## TAREA BREVE 1
Contesta estas preguntas sobre el relato:
(a) ¿En qué año se mudaron a Bobures?
(b) ¿A qué ciudad se mudaron en el año 60?
(c) ¿Cuántos años habían transcurrido cuando se encontraron con Jesús en el centro de la ciudad?

## TEXTO EXTRAÍDO
_ _ _ _ _ _ _

Lo más curioso era que no se practicaban los juegos de metra, trompo, quizás por el empedrado de las calles, tampoco los famosos gurrufios, ni rodar las ruedas ni las tapas redondas de los potes generalmente de leche.



Los días de misa la patota iban todos a los oficios religiosos como monaguillos, un sacerdote italiano “arrechucho”, por cualquier motivo le agarraba la aorta y se la apretaba o le daba por la cabeza con el misario que lo dejaba atontado, sin sentido. Muérgano el curita, dejaba mucho que desear a los hábitos que lo investían. Papá por poco se llega a las manos por meterse conmigo Él decía: hay quien ose meterse con mis hijos. Disfrutábamos de las retretas en la plaza Bolívar. Por cierto, al trompetista incapacitado de la visión, se le desarrolló el oído en tal forma que por la voz nos conocía. Hola Jesús, le saludaba y de inmediato me contestaba: Hola Negro. Disimulaba la voz y, sin embargo, Hola Negro, me respondía. Nos mudamos a Bobures en el año 52 luego a Caracas en el año 60.



Sería como en el año 67, transcurridos 15 años, cuando en una oportunidad, caminando por el centro de la ciudad, nos conseguimos con Jesús y lo saludamos y, nos reconoció. Nos dijo: Hola negro… hola Nelson. Una vez más quedamos impactados por el oído tan desarrollado que aún tenía.

_ _ _ _ _ _ _

## DATOS DE ENTRADA
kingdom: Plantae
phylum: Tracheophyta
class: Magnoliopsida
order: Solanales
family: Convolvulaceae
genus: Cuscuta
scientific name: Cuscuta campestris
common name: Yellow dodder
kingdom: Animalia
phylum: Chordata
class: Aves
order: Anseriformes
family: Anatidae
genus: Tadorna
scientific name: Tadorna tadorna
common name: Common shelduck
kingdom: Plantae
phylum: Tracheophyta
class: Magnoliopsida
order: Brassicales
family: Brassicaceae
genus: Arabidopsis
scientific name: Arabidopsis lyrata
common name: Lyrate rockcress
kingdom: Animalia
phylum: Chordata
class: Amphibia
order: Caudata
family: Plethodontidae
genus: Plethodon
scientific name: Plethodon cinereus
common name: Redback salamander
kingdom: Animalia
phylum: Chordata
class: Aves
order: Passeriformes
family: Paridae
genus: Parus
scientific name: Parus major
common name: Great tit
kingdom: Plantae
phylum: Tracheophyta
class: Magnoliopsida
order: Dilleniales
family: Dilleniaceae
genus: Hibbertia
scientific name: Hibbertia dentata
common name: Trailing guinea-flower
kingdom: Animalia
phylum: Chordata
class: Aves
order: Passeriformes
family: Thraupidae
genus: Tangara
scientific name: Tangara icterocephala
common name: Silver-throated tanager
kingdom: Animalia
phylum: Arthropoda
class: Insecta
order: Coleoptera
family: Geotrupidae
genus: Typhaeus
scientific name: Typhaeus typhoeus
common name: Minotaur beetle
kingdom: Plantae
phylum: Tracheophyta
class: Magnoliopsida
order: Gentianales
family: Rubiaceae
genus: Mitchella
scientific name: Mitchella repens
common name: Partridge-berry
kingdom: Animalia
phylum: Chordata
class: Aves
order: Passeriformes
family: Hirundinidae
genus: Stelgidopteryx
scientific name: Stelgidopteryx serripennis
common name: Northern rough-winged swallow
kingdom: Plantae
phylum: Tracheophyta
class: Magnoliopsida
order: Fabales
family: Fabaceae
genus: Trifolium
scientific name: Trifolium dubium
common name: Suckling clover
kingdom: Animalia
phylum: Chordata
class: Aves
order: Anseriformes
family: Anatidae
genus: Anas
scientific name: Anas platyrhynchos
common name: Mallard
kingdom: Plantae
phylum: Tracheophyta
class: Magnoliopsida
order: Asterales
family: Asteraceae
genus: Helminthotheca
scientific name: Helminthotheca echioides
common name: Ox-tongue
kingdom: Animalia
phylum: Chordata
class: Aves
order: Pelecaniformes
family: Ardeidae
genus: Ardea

_ _ _ _ _ _ _

## TAREA BREVE 2
Transcribe sin cambios, de los registros, el tramo que empieza en la línea que contiene "scientific name: Typhaeus typhoeus" y termina en la que contiene "common name: Suckling clover", con ambas líneas incluidas.

## RESPUESTA 1
(a) En el año 52.
(b) A Caracas.
(c) 15 años.

## RESPUESTA 2
scientific name: Typhaeus typhoeus
common name: Minotaur beetle
kingdom: Plantae
phylum: Tracheophyta
class: Magnoliopsida
order: Gentianales
family: Rubiaceae
genus: Mitchella
scientific name: Mitchella repens
common name: Partridge-berry
kingdom: Animalia
phylum: Chordata
class: Aves
order: Passeriformes
family: Hirundinidae
genus: Stelgidopteryx
scientific name: Stelgidopteryx serripennis
common name: Northern rough-winged swallow
kingdom: Plantae
phylum: Tracheophyta
class: Magnoliopsida
order: Fabales
family: Fabaceae
genus: Trifolium
scientific name: Trifolium dubium
common name: Suckling clover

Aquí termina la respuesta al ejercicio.